Issue (i): Whether the Coal Bearing Areas (Acquisition and Development) Act, 1957 applied only to virgin land or also to dormant and previously worked collieries.
Analysis: The preamble could not control clear statutory language. The scheme of sections 4, 5, 7 and 8 showed that the Act was not confined to land never previously worked. The power to prospect was expressed in broad terms, and the exclusion in section 4(4) was limited to land in which coal mining operations were actually being carried on in conformity with law. The reference in section 5(b) to undertakings of mining operations, read with the overall scheme, covered both initial commencement and resumption of operations after abandonment or discontinuance. The provisions for acquisition and objection likewise supported a wider operation of the Act. The absence of a separate compensation provision for minerals did not compel a narrower construction.
Conclusion: The Act applied to dormant and previously worked collieries as well as to virgin land, and the notification was not ultra vires the Act.
Issue (ii): Whether the impugned provisions infringed the petitioners' fundamental rights under Articles 19(1)(g) and 31(2) of the Constitution, or were protected by Article 31A(1)(e).
Analysis: The temporary restraint on mining operations amounted to a modification of rights and fell within Article 31A(1)(e), which protected laws extinguishing or modifying rights under mining leases from challenge under Articles 14, 19 and 31. The restriction under section 5 was held reasonable in the context of prospecting operations. As to acquisition, the Act provided a complete compensation code in sections 13 and 14, specifying the principles and manner of determination. A challenge to the adequacy of compensation was barred by Article 31(2). Mineral interests were not treated as a separate tenement on these facts, and no independent compensation for minerals was required.
Conclusion: The constitutional challenge failed, and the provisions were upheld.
Final Conclusion: The petitions failed in their entirety because the Act was construed to cover dormant collieries and its impugned provisions were upheld as constitutionally valid.

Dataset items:
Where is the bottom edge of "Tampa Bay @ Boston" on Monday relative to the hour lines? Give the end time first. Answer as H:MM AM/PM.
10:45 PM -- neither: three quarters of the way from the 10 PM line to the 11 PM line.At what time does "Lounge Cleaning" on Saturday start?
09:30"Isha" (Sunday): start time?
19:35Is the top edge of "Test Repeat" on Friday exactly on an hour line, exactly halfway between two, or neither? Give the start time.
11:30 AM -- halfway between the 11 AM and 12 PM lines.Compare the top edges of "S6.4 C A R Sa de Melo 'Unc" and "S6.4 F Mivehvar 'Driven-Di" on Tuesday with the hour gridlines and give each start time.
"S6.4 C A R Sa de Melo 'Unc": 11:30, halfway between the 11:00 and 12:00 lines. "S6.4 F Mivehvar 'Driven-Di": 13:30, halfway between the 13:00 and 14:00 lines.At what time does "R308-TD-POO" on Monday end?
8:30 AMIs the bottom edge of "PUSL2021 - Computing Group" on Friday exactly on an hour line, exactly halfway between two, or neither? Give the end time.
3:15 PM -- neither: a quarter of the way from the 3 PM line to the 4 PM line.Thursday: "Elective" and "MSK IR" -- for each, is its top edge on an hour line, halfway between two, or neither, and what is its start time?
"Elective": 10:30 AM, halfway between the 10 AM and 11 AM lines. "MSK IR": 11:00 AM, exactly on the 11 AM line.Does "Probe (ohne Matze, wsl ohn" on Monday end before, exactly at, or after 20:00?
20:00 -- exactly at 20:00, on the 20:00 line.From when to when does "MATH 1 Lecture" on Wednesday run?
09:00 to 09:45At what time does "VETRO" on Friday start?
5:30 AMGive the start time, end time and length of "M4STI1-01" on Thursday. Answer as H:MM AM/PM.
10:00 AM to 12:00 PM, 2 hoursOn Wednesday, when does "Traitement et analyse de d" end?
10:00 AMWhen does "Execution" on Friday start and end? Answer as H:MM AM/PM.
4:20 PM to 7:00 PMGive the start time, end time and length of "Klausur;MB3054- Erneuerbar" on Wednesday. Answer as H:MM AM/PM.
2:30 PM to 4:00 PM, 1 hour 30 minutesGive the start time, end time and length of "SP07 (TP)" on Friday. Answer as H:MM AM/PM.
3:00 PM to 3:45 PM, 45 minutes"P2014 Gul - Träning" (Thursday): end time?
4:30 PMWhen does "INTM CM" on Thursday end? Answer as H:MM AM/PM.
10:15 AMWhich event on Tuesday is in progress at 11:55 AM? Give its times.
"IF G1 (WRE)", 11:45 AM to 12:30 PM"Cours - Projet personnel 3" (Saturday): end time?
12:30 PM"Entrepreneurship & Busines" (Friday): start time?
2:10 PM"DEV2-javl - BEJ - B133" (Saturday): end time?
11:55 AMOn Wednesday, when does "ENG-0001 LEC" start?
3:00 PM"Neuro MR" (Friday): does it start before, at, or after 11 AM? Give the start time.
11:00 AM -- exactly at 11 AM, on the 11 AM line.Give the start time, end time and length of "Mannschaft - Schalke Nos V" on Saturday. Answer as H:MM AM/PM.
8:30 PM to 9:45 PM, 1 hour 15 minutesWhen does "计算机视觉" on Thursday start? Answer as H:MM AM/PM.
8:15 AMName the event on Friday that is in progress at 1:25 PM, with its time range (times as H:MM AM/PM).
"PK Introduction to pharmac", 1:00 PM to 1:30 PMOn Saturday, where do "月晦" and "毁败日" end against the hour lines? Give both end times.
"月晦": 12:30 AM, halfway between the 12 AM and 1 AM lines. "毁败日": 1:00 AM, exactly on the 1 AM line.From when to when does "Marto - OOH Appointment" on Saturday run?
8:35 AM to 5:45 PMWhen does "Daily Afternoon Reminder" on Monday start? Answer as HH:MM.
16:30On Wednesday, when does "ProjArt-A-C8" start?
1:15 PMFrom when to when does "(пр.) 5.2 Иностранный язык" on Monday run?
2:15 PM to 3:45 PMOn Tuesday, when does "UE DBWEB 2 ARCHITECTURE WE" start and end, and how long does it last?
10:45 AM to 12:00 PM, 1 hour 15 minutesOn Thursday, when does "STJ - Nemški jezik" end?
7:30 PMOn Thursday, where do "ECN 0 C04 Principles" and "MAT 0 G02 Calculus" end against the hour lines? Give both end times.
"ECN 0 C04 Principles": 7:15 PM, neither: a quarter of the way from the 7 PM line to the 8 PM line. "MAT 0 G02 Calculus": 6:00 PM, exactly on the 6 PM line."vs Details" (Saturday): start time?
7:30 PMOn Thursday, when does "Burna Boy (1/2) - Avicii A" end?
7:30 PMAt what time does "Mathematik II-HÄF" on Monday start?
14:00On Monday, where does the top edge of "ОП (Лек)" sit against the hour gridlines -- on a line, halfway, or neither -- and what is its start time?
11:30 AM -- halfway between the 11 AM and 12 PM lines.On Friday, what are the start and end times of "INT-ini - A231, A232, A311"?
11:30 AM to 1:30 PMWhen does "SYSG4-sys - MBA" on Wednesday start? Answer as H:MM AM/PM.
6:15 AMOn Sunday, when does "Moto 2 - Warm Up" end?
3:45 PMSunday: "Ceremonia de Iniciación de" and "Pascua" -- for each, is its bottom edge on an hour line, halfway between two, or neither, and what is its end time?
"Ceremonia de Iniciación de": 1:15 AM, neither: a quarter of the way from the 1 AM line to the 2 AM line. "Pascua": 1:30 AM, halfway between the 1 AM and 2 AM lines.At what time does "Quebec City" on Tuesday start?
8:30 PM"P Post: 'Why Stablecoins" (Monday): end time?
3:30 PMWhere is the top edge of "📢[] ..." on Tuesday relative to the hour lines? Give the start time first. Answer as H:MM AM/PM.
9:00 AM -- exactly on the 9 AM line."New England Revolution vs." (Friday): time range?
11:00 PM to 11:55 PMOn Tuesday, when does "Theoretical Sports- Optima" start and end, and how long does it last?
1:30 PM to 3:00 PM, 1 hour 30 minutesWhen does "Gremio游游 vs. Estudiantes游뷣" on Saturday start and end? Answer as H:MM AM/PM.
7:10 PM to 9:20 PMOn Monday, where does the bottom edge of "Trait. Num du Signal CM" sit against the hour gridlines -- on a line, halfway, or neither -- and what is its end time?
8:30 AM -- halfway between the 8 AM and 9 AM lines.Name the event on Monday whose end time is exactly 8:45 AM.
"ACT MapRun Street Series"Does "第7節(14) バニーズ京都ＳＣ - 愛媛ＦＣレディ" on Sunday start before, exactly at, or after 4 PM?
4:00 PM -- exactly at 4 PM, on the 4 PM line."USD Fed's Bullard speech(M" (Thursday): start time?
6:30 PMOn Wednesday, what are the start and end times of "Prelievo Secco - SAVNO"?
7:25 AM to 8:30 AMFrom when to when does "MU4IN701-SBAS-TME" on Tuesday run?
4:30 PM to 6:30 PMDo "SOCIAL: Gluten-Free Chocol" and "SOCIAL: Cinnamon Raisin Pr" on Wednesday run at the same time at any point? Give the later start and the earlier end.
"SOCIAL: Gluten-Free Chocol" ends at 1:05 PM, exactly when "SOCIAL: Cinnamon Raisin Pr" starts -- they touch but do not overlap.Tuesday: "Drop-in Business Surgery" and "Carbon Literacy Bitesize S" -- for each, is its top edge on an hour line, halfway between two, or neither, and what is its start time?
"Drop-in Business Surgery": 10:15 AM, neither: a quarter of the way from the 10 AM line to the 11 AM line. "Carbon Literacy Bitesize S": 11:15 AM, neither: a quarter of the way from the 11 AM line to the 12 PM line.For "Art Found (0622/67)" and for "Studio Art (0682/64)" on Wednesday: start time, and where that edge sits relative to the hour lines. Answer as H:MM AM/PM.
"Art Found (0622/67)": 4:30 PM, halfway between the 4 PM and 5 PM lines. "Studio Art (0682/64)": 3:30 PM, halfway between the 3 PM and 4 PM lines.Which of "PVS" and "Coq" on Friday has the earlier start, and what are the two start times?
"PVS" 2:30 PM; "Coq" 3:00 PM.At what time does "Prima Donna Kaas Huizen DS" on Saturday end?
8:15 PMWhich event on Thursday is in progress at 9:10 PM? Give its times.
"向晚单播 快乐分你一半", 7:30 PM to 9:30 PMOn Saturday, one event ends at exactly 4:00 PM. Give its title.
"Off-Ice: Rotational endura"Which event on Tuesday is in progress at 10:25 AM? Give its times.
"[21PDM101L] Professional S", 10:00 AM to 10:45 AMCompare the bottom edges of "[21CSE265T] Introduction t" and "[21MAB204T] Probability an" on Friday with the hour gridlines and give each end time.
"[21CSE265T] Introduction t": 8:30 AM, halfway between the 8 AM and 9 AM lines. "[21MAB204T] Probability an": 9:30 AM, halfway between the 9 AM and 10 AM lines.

* **BRIEF 1**
Update the case summary from "Issue (ii): Whether" up to and including "minerals was required.", and write "exploration work" wherever "prospecting operations" appears.
* **BRIEF 2**
In the case summary, which sections of the Act are cited in the analysis of the second issue?

* **OUTPUT 1**
Issue (ii): Whether the impugned provisions infringed the petitioners' fundamental rights under Articles 19(1)(g) and 31(2) of the Constitution, or were protected by Article 31A(1)(e).
Analysis: The temporary restraint on mining operations amounted to a modification of rights and fell within Article 31A(1)(e), which protected laws extinguishing or modifying rights under mining leases from challenge under Articles 14, 19 and 31. The restriction under section 5 was held reasonable in the context of exploration work. As to acquisition, the Act provided a complete compensation code in sections 13 and 14, specifying the principles and manner of determination. A challenge to the adequacy of compensation was barred by Article 31(2). Mineral interests were not treated as a separate tenement on these facts, and no independent compensation for minerals was required.

* **OUTPUT 2**
Section 5, section 13, section 14